(DOCUMENT SEGMENT Opens)

Taken together, genetic modulation of osteoclastogenesis is able to partially revert the β-catenin loss- and gain-of-function phenotypes, demonstrating that the alterations in osteoclast numbers are in part responsible for the phenotypic changes.
β-catenin activity in late HTCs is required for the differentiation of chondrocyte-derived osteoblasts
Given that the phenotypic rescue achieved by deleting Rankl in HTCs in the Ctnnb1LOFHTC mutant background was not 100%, and that β-catenin plays a role in periosteal osteoblast differentiation (Day et al., 2005; Hill et al., 2005), as well as in the light of recent publications demonstrating that HTC descendants can differentiate into osteoblasts (Yang et al., 2014a,b; Zhou et al., 2014), we addressed the question of whether chondrocyte-derived osteoblastogenesis is altered in Ctnnb1LOFHTC mutants. We examined Ctnnb1LOFHTC;RosaYFP/+ humeri and determined the percentage of all osteoblasts [Osx+(total)], all chondrocyte-derived cells [YFP+(total)], of chondrocyte-derived (Osx+ YFP+) and perichondrial-derived (Osx+ YFP−) osteoblasts, as well as the osteogenic (YFP+ Osx+) and non-osteogenic (YFP+ Osx−) subpopulations of YFP+ cells in the subchondral growth plate region compared with littermate controls (Fig. 6).
The overall cellularity (DAPI+ cells) was increased in the Ctnnb1LOFHTC mutant bone marrow (Fig. 6A). The Osx+(total) and YFP+(total) populations were both reduced by ∼50% compared with controls (Fig. 6B). The perichondrial-derived Osx+ YFP− population decreased by 18%, and the chondrocyte-derived Osx+ YFP+ population dropped from 34% in the controls to 2% in Ctnnb1LOFHTC mutants (Fig. 6C). By contrast, the non-osteoblastic YFP+ Osx− population increased by 18%, whereas only 4% of all YFP+ cells differentiated towards the osteoblastic lineage (YFP+ Osx+) in the mutant (Fig. 6D).

(DOCUMENT SEGMENT Closes)

(EXERCISE INSTRUCTIONS):
Reproduce the β-catenin passage between "Taken together, genetic" and "the phenotypic changes.", inclusive, swapping "partially" for "substantially". The records are not needed for any of this work.

(EXCERPTED DATA Opens)

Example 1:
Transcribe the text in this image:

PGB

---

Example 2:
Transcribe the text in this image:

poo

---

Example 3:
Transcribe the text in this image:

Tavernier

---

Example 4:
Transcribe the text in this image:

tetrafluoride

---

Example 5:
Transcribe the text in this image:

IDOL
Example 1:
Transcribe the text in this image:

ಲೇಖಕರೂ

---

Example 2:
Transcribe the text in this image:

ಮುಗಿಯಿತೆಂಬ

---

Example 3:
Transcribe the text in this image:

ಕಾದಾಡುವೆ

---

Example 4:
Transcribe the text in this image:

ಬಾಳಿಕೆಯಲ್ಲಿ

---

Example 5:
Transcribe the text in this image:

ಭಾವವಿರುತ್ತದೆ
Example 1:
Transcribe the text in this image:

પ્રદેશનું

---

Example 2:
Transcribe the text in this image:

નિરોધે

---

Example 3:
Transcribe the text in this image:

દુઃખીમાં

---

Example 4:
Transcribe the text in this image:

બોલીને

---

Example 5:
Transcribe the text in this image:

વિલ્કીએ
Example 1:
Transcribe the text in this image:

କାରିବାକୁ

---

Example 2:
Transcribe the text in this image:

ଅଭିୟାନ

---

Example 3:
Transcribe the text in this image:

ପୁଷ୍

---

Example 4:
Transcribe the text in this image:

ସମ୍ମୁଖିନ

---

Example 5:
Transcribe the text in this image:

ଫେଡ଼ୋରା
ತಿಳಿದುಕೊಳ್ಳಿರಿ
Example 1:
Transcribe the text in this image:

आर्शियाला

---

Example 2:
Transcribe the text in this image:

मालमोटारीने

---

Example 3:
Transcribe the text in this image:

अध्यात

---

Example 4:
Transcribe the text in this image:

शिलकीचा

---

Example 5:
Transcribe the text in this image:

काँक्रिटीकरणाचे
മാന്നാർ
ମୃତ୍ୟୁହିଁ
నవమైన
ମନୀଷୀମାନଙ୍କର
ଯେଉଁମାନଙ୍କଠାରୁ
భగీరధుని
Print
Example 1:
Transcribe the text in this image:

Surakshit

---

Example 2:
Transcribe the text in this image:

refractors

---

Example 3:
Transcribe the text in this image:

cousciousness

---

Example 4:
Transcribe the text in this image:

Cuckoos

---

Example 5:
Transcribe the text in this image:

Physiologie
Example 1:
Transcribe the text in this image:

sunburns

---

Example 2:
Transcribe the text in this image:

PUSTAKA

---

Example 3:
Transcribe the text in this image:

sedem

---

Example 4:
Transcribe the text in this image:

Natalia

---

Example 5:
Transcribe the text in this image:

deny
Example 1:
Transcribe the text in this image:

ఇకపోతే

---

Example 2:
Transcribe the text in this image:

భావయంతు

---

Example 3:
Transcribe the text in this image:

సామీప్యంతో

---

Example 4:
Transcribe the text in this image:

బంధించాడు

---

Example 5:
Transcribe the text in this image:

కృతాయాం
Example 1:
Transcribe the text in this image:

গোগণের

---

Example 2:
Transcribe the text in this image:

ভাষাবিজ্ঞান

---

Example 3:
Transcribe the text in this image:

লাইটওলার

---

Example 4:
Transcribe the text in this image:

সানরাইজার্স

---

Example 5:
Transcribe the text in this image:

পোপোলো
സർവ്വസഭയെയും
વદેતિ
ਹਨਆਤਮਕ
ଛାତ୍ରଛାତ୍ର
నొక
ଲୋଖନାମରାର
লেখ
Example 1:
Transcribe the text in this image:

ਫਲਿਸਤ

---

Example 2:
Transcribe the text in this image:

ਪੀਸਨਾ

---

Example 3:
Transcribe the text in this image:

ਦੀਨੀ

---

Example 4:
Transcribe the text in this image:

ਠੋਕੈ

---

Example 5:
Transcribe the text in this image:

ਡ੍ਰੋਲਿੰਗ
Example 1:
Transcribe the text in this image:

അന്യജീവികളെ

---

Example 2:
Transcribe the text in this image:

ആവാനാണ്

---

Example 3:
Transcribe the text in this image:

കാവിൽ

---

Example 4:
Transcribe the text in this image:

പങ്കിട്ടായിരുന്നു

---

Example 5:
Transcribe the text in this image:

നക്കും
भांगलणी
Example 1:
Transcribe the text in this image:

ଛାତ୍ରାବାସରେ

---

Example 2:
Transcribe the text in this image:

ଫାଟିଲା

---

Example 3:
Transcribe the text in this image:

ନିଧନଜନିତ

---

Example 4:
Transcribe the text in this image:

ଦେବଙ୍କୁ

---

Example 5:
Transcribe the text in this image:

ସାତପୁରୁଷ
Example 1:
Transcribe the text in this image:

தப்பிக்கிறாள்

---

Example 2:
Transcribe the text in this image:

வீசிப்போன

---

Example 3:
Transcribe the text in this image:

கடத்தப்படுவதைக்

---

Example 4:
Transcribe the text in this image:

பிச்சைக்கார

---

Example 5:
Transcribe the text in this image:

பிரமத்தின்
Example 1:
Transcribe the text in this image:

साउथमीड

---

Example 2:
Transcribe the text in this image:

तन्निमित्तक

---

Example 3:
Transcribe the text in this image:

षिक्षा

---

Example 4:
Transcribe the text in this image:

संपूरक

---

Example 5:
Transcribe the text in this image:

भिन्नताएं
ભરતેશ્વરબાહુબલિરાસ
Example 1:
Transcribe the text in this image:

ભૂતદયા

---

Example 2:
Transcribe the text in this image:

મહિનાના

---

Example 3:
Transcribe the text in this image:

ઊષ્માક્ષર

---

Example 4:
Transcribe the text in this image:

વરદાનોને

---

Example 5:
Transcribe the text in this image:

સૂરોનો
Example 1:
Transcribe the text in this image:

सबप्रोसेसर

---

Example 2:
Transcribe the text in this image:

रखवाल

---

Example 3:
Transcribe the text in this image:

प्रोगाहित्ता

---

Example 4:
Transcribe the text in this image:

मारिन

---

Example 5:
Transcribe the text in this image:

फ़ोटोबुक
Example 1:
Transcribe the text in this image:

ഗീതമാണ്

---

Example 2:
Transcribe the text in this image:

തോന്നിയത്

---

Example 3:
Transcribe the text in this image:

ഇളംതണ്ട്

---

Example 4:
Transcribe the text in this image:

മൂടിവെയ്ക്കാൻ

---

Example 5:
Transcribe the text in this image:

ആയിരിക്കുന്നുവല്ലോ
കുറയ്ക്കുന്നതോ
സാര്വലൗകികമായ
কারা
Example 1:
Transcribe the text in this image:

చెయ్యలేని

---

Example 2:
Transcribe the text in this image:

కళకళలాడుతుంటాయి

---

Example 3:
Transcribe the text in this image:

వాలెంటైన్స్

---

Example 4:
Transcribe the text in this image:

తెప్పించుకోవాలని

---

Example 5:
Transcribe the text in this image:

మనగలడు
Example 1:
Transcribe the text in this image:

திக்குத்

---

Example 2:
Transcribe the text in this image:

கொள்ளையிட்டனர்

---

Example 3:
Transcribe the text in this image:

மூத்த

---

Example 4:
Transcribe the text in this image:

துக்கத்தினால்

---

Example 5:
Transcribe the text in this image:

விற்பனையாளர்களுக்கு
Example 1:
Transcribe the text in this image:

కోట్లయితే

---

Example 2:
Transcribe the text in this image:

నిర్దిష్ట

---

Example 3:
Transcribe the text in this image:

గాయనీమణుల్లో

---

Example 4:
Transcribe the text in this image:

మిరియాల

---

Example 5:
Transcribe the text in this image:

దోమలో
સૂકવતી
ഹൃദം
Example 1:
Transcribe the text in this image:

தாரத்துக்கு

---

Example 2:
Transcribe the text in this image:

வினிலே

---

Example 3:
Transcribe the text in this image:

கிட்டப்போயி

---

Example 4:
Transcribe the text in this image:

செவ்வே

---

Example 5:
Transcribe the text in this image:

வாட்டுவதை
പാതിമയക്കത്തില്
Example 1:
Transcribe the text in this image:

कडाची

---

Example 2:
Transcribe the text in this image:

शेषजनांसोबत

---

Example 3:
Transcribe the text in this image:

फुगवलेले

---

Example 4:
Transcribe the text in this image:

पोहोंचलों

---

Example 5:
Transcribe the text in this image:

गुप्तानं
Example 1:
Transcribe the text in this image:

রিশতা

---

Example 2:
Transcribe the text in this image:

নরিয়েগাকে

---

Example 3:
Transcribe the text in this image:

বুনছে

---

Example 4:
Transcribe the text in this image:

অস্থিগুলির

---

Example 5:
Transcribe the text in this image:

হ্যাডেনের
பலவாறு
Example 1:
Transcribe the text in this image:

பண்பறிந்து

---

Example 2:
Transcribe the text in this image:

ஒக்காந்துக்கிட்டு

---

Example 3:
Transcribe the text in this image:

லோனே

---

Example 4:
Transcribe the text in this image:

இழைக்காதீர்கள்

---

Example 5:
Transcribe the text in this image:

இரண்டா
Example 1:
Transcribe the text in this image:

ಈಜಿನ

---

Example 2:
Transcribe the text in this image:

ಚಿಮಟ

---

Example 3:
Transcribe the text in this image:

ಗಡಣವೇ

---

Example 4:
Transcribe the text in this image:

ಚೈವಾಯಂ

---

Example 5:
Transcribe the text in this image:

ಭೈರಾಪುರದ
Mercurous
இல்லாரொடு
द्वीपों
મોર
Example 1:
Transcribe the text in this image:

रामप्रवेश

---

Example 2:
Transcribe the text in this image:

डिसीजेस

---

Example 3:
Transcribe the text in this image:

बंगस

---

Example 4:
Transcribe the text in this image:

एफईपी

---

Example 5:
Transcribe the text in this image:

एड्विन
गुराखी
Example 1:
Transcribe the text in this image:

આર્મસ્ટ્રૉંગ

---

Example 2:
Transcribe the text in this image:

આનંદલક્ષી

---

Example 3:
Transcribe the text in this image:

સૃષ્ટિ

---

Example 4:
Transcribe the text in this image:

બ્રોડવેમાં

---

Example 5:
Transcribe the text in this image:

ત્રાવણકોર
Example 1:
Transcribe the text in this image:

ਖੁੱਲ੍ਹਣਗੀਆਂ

(EXCERPTED DATA Closes)

(SOLVED PROBLEM):
Taken together, genetic modulation of osteoclastogenesis is able to substantially revert the β-catenin loss- and gain-of-function phenotypes, demonstrating that the alterations in osteoclast numbers are in part responsible for the phenotypic changes.